Текстовый фрагмент:
Журнал «Вокруг Света» №09 за 1979 год - Вокруг Света
Шрифт:
Интервал:
Закладка:
Справа на обочине из тумана-облака выплывают фигуры людей, не спеша копающих длинную канаву на краю пропасти. Неподалеку лежат массивные кривоколенные бетонные балки.
— Готовят новый лавиносброс, — поясняет сидящий рядом Мохаммед Сулейман Юсуфи, преподаватель Кабульского университета. — Лавины здесь, сам понимаешь, опаснейшие. Поэтому работы на шоссе ведутся постоянно: все что-то достраивают — то ставят ограждения, то расширяют в трудных местах полотно. Кстати, эту дорогу через перевал Саланг построили советские специалисты. Долго строили и тщательно — колоссальное дело свершили. Одних туннелей сколько — не сосчитаешь! А главный туннель — на самой седловине — длиной два с половиной километра. Если бы не это шоссе, то в северные провинции на машине по хорошей дороге не проехать. В лучшем случае пришлось бы давать многосоткилометровый крюк...
Сулейман Юсуфи — молодой человек с тонкими, нежными чертами лица — застенчивого и открытого. Дорога впереди еще длинная, времени много, и я прошу Сулеймана рассказать о себе.
— Ну что же... Отец мой был портным в Кабуле. Потом, набравшись опыта, побывав в Индии, стал заниматься коммерцией. А двадцать лет назад случилась беда: он ослеп. Я тогда еще в школу не ходил. И настали для нас трудные времена. При живом хозяине остались без кормильца, а нас много: отец с матерью, пять сестер, брат и я. Что делать? Накопления кое-какие были, но родители решили: сами перебьемся, а детям дадим образование — всем. Вот и получилось — четыре сестры закончили лицей, теперь замужем, еще одна сестра учится сейчас в университете на факультете науки, брат — там же, но на инженерном. Я сам уже третий год преподаю на факультете экономики. Отец был правильный человек — малограмотный, но правильный. Ненавидел Надир-ханов и эту ненависть передал нам, много рассказывал о вашей стране, хотя сам там никогда не был. В общем, можно сказать, что азы политграмоты я проходил еще дома. Жалко, отец не дожил до революции — умер накануне апрельских событий. Всего год назад...

Исходные данные:
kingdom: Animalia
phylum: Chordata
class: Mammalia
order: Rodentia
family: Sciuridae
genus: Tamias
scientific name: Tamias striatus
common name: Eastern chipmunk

* * *

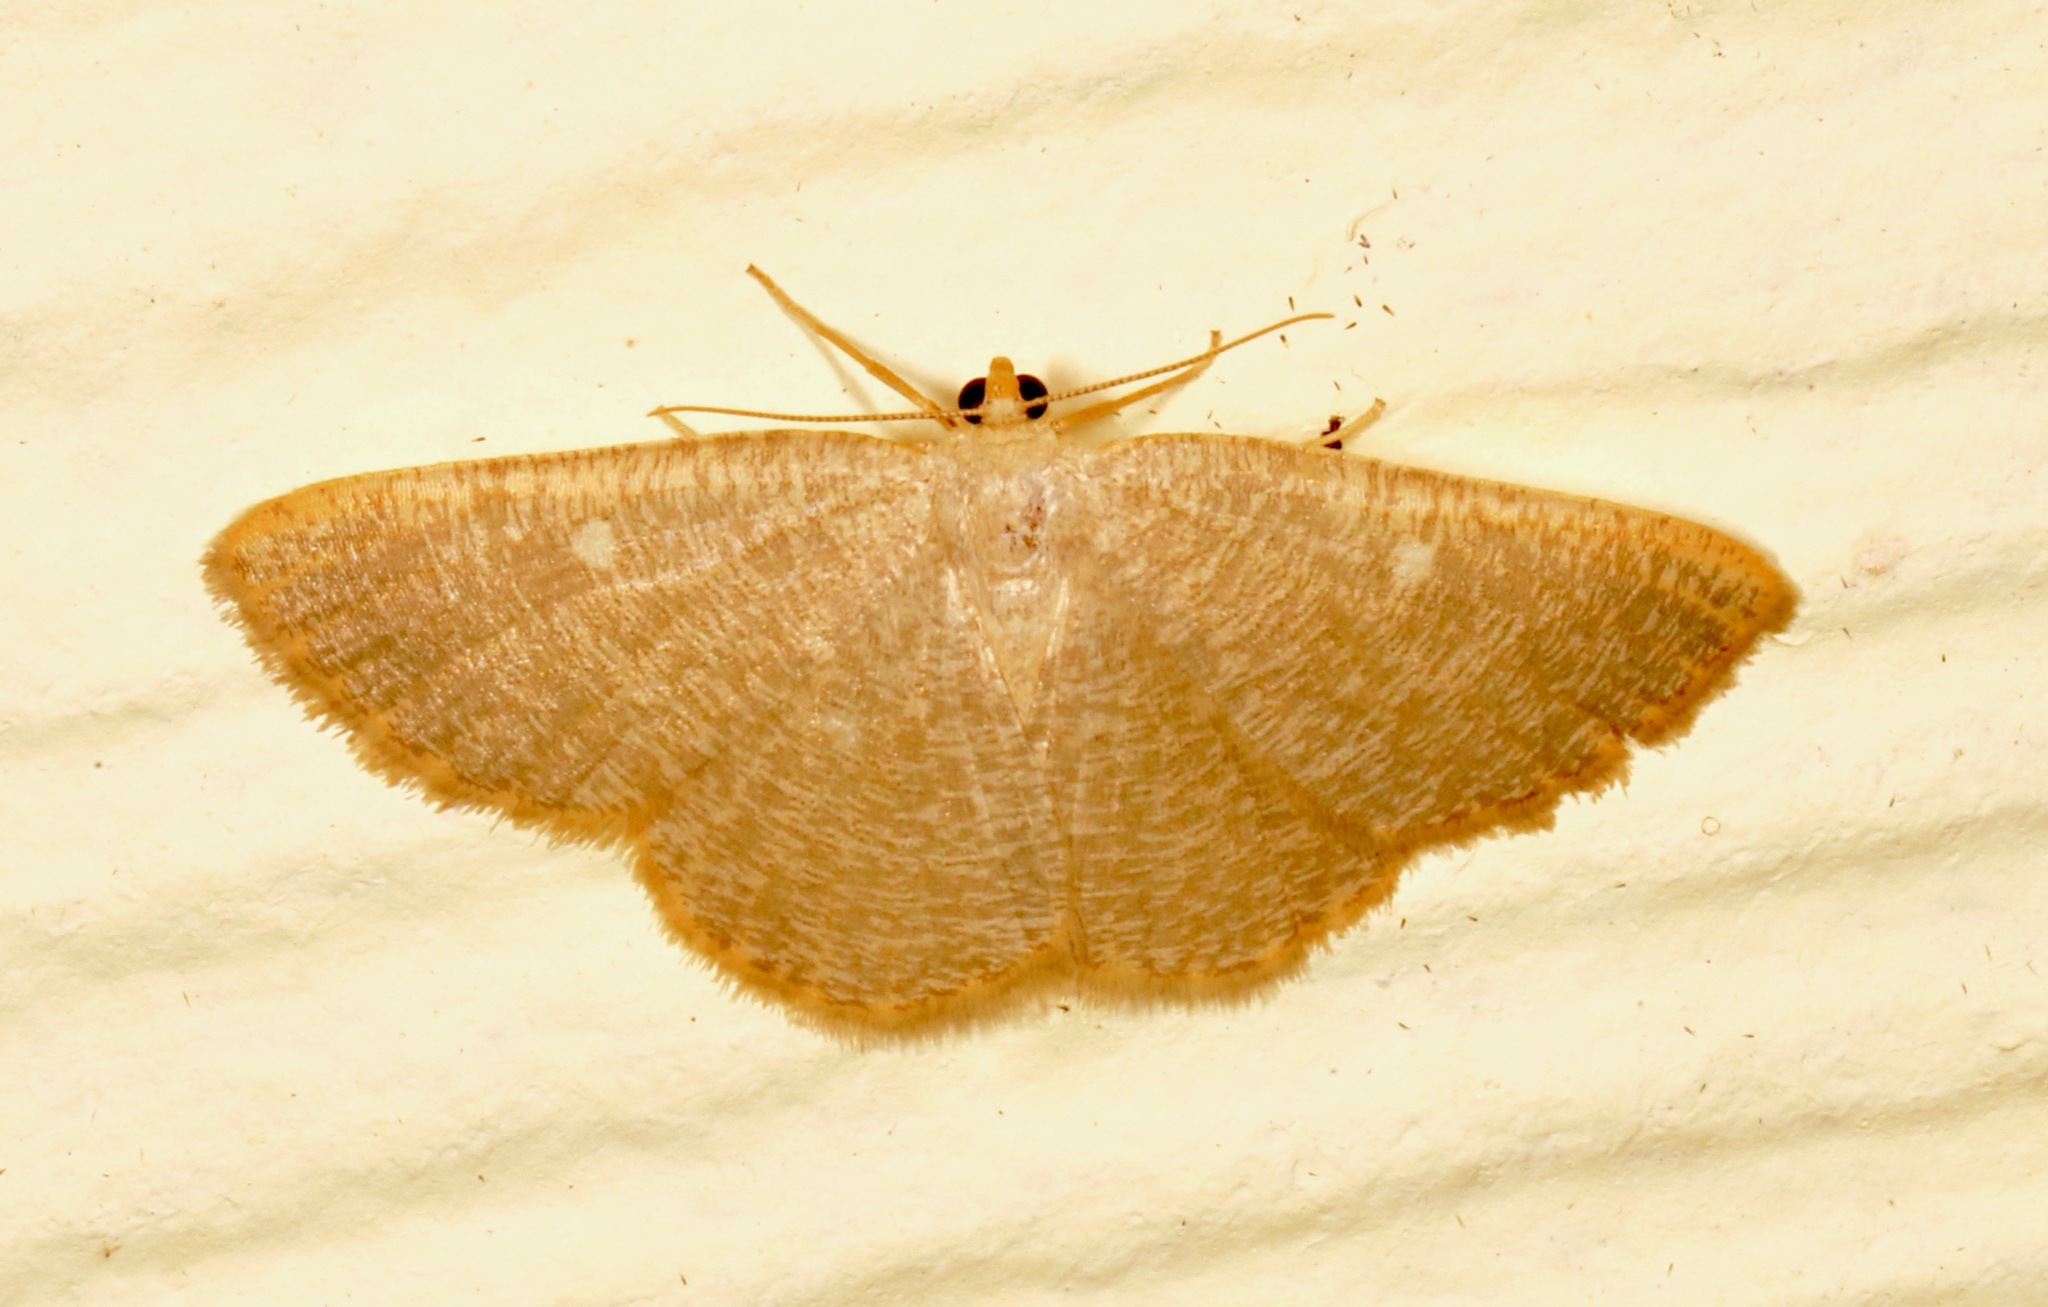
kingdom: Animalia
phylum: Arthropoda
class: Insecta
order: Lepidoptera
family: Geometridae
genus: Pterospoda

Задания:
**1.** Назовите все факультеты, которые упоминаются в текстовом фрагменте.
**2.** Занесите в CSV с двумя столбцами, «запрос» и «ответ», отрезок строк набора данных от строки, содержащей "phylum: Chordata", до строки, содержащей "scientific name: Tamias striatus", включительно. Каждой строке соответствует одна запись, каждое значение заключено в кавычки, переносы строк заменены пробелами.

Ответы к упражнению:
**1.** Факультет науки, инженерный факультет, факультет экономики.

**2.**
запрос,ответ
"phylum:","Chordata"
"class:","Mammalia"
"order:","Rodentia"
"family:","Sciuridae"
"genus:","Tamias"
"scientific name:","Tamias striatus"